◆ **Tasks and exercises**:
**A)** Rewrite the blog post on writing and winter from "I will try to" to "don't love you.", replacing "keyboard" with "computer".
**B)** Continue the blog post on writing and winter from its last sentence.

◆ **Passage to read**:
::::::::

I honestly hadn't realised how long its been since my last post until I saw Joy's comment this morning! Amazing how one day blends into the next some times...
So, all last week I was writing away madly, and by Monday I thought I had the end of the book I'm trying to write in sight. But since Friday I've been battling with the nasty cold / flu bug that's been going around, and I've been off work with it since Tuesday. I'm having trouble with my eyes, which won't stop watering, with coughing fits that wipe me out and leave me with a sore throat that feels a lot like I'm a very poor sword swallower. Plus coughing attacks in the middle of the night keeping me awake. I know its absolutely nothing in the grand scheme of things and really doesn't compare to being really sick or needing surgery, but it has meant that I'm not going out and about at the moment, so I really nothing to report.
Also while feeling sorry for myself I've been eating badly again. Using fighting the bug as an excuse to not try to restrict calories. I'm genuinely frightened to get on the scales but the way my clothes fit (when I can be bothered to get out of my dressing gown) tells the story just as well.
I will try to post more regularly, please do feel free to kick me if I forget again!
Thursday, 9 November 2017
And haven't forgotten that I owe you loads of photos of my week away before I completely forget everything I saw and did.
I've been writing up a storm lately on my no-one can ever read this stories. My latest short story decided it wanted to be a book rather than a short story and I've been averaging between 2500 and 4500 a day. Bearing in mind that my job involves sitting at a keyboard all day and my 'I wish it was my job' hobby involves hours at the keyboard as well, I hope you can understand and forgive me for not always feeling like spending more time at the keyboard to post, especially as talking about writing that I'm not sharing is probably not much fun to read.
It doesn't mean I don't love you.
Please don't hate me for it!
I'm sure it will all go back to normal before long, and that's why I am obsessively writing every spare minute of the day while the urge lasts. Tokyo often in the past it hasn't lasted long enough, do to demonstrate my mastery of clichés I feel the need to make hay while the sun shines. Not that the sun is shining, winter is definitely here. Yesterday the car told me it was -0.5 degrees when I drove to the station in the morning, and it reached a balmy 5.5 degrees by the time I drove home again after work. Needless to say both journeys happened in the dark. I hate winter
Wednesday, 8 November 2017
Thursday, 26 October 2017
I was going to post daily and include pictures from my days out but I'm struggling to attach photos taken with my phone to posts written on my phone... Which seems to me weird. Surely if they were taken on the phone they should practically add themselves to my posts?

::::::::

◆ **Records supplied**:
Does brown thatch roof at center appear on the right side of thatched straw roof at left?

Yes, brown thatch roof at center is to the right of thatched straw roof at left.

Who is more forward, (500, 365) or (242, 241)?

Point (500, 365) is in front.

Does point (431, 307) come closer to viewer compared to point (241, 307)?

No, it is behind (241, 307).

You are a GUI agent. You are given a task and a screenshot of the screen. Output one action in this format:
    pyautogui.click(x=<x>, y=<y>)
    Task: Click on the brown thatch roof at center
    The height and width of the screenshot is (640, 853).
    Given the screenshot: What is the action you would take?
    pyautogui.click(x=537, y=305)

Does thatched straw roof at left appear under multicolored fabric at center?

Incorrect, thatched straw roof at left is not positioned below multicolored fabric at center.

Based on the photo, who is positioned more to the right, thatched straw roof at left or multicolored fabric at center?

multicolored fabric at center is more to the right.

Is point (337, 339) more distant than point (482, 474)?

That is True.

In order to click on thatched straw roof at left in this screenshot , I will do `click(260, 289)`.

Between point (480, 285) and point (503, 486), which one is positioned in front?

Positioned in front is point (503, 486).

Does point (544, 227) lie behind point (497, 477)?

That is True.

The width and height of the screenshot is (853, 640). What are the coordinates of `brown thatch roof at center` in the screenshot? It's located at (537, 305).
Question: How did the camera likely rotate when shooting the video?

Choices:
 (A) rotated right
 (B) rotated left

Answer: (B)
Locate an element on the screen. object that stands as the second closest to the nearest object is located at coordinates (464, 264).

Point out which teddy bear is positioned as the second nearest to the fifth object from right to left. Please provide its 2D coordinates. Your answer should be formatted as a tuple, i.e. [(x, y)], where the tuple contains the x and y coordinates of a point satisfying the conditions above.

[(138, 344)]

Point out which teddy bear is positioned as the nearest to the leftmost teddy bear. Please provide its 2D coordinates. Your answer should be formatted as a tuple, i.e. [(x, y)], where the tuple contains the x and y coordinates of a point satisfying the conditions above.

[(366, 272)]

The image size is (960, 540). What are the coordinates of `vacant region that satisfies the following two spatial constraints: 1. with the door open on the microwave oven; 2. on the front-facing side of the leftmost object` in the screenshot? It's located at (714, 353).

::::::::

◆ **Answers to the problems**:
**A)**
I will try to post more regularly, please do feel free to kick me if I forget again!
Thursday, 9 November 2017
And haven't forgotten that I owe you loads of photos of my week away before I completely forget everything I saw and did.
I've been writing up a storm lately on my no-one can ever read this stories. My latest short story decided it wanted to be a book rather than a short story and I've been averaging between 2500 and 4500 a day. Bearing in mind that my job involves sitting at a computer all day and my 'I wish it was my job' hobby involves hours at the computer as well, I hope you can understand and forgive me for not always feeling like spending more time at the computer to post, especially as talking about writing that I'm not sharing is probably not much fun to read.
It doesn't mean I don't love you.

**B)**
Anyway I don't want to write big expanses of text with no photos when I have some nice ones, so I'll have to do those posts when I get home and back to my laptop. I didn't bring it with me because I was travelling by train not car so didn't want to lug too much around.
So for now I'll just say I'm having a lovely time and recovering quite a bit from my long time sleeping appallingly while being stressed. I love Lincolnshire.
Friday, 20 October 2017
Not just a normal Friday but also my last working day before I go off for a week. I should be happy and anticipatory but I'm grumpy and pissed off.
Last night I was sleeping
peacefully and having some weird unsettling and possibly deeply Freudian dreams but most importantly actually SLEEPING when my poor M, who was on call, was phoned up. About nothing. He was probably on the phone 5 minutes. As a result we both lay awake for over an hour. This happened at 2:25 am. I must have spent the hour lying rigidly resentfully clenched ALL OVER because I've had massively painful and soul destroying back ache all day. Painkillers had an effect - for about 20 minutes before it came back. I can't concentrate on work and I've written precisely 0 words. And I don't even care.
Last night I was sleeping
Thursday, 19 October 2017
Nothing interesting happened yesterday. I know that doesn't always stop me, but I find posting the way I'm now forced to do it more annoying, so just appearing to say I'm alive and OK but boring is less appealing.
Anyway. I'm alive and OK.
I'm working and I'm writing.
I'm trying to avoid catching the plague in an office where the staff are dropping like flies, because a) I don't want to be sick and b) I don't want to be sick next week specifically because I have a week off and am visiting my Dad in lovely Lincolnshire.
Cannot be sick. Cannot be sick. Cannot be sick.
I feel like a zombie today but it's not the plague, just a couple more bad nights. This morning I woke up around 3 and got back to sleep just in time for the alarm to wake me up again.